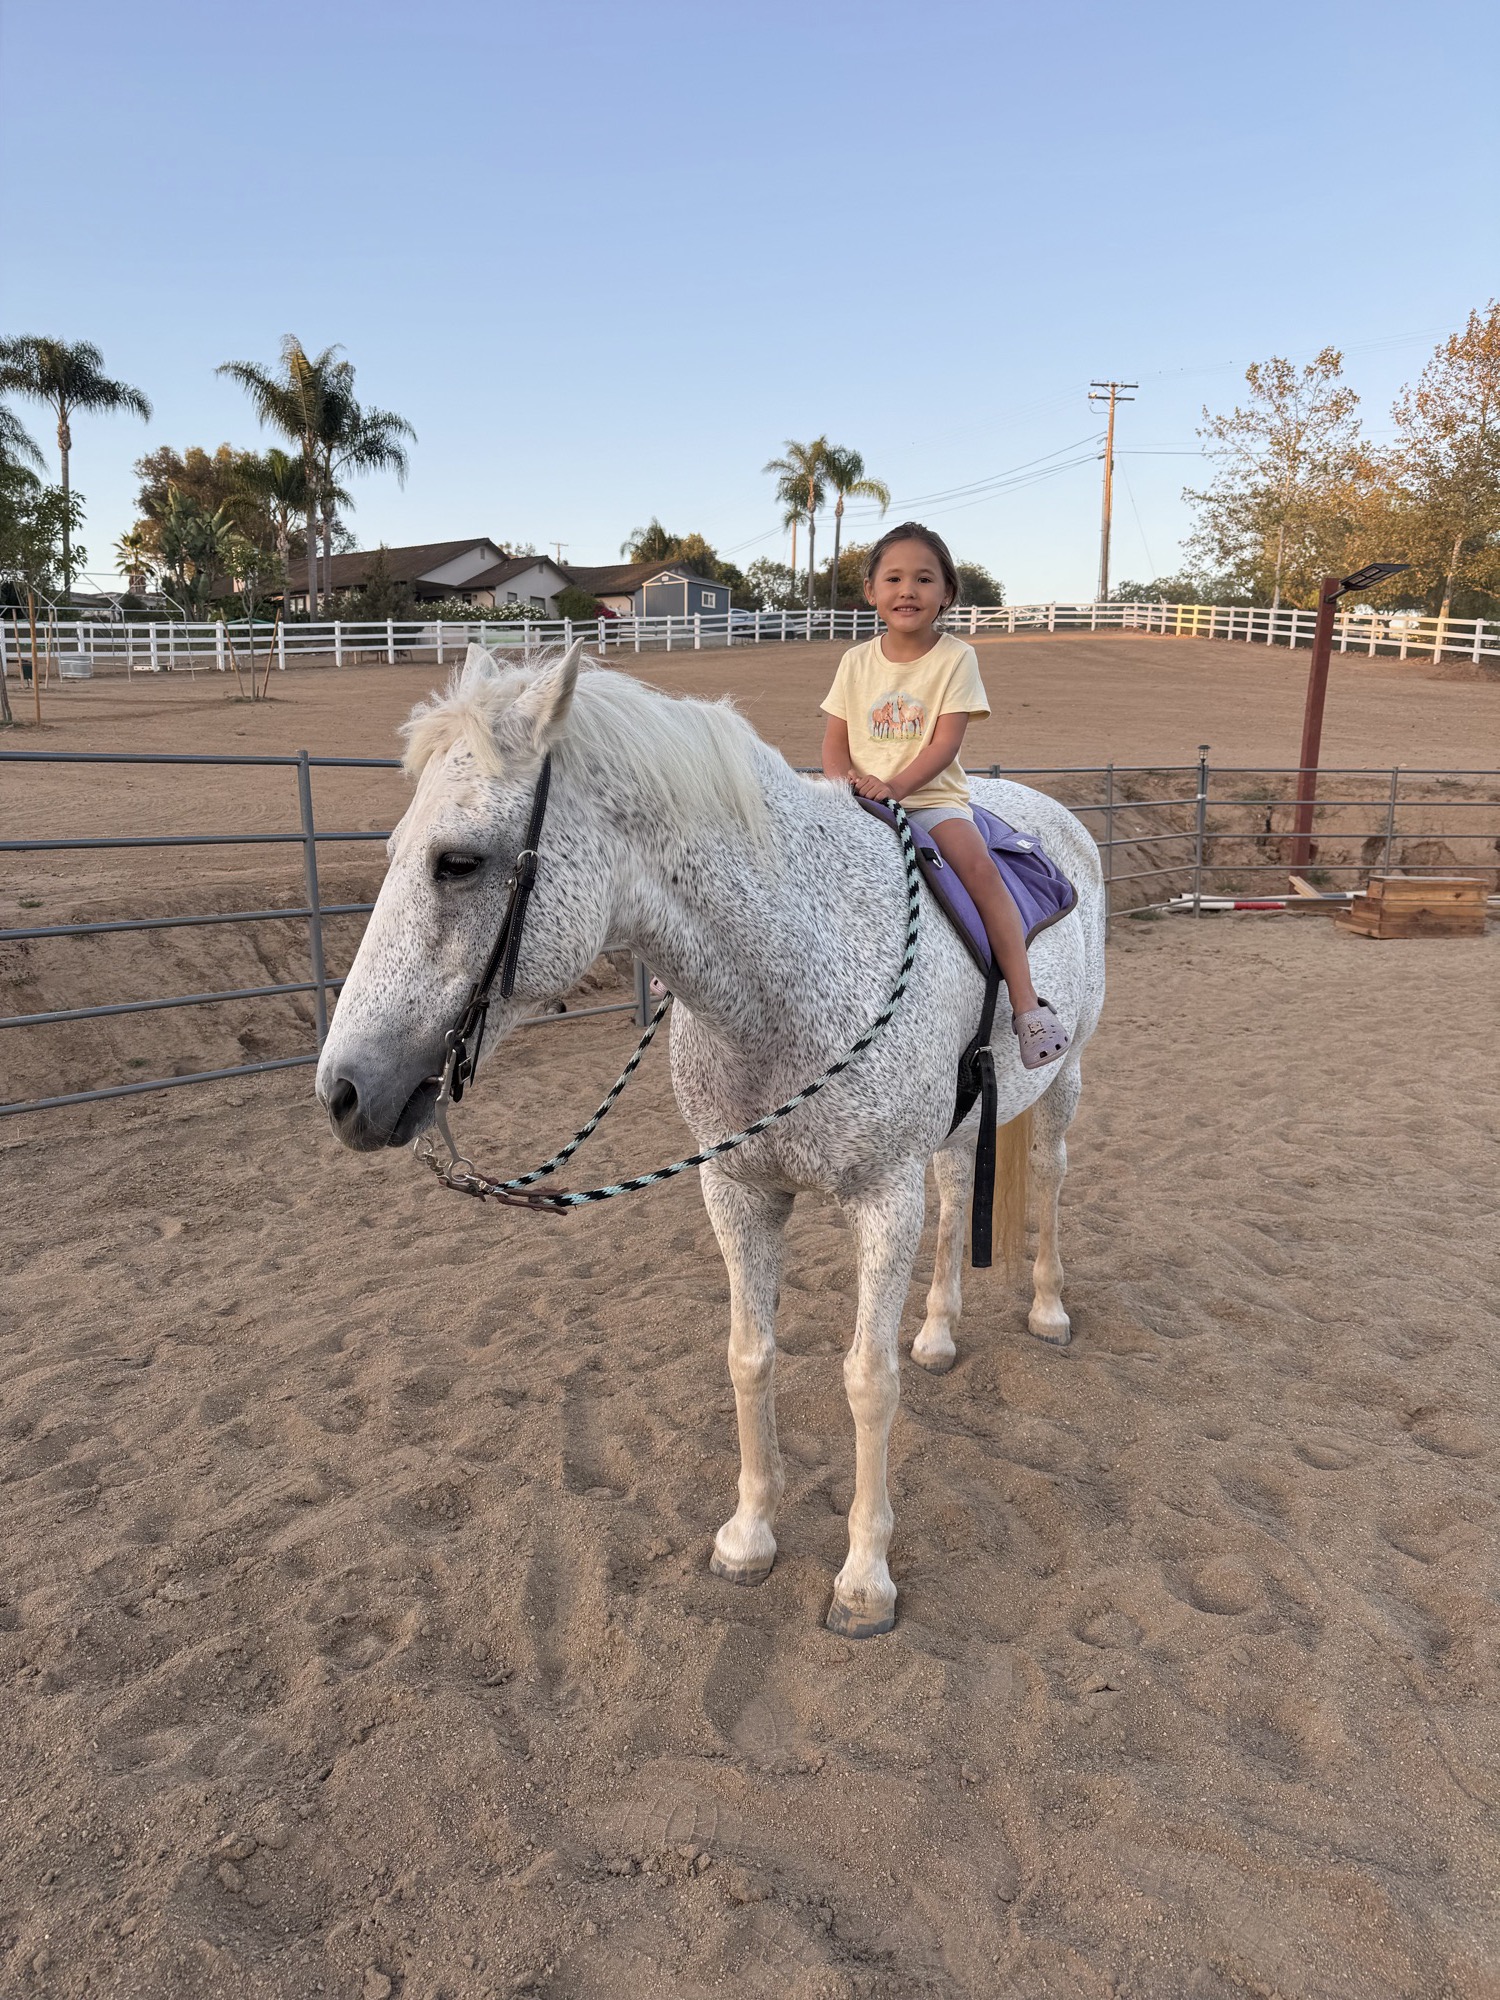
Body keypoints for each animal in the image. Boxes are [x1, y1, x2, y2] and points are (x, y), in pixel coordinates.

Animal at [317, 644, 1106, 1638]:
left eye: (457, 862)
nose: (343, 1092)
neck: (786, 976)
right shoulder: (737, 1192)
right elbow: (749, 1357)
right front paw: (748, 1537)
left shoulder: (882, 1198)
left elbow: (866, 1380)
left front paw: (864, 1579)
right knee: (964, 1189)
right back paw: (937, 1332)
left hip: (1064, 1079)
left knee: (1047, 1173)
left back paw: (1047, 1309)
--------------------------------------------------
What the task asks | In the listing above, find each line with "left" and copy it.

Solution |
left eye: (457, 862)
left shoulder: (882, 1198)
left elbow: (866, 1380)
left front paw: (864, 1579)
left hip: (1064, 1079)
left knee: (1047, 1173)
left back paw: (1047, 1309)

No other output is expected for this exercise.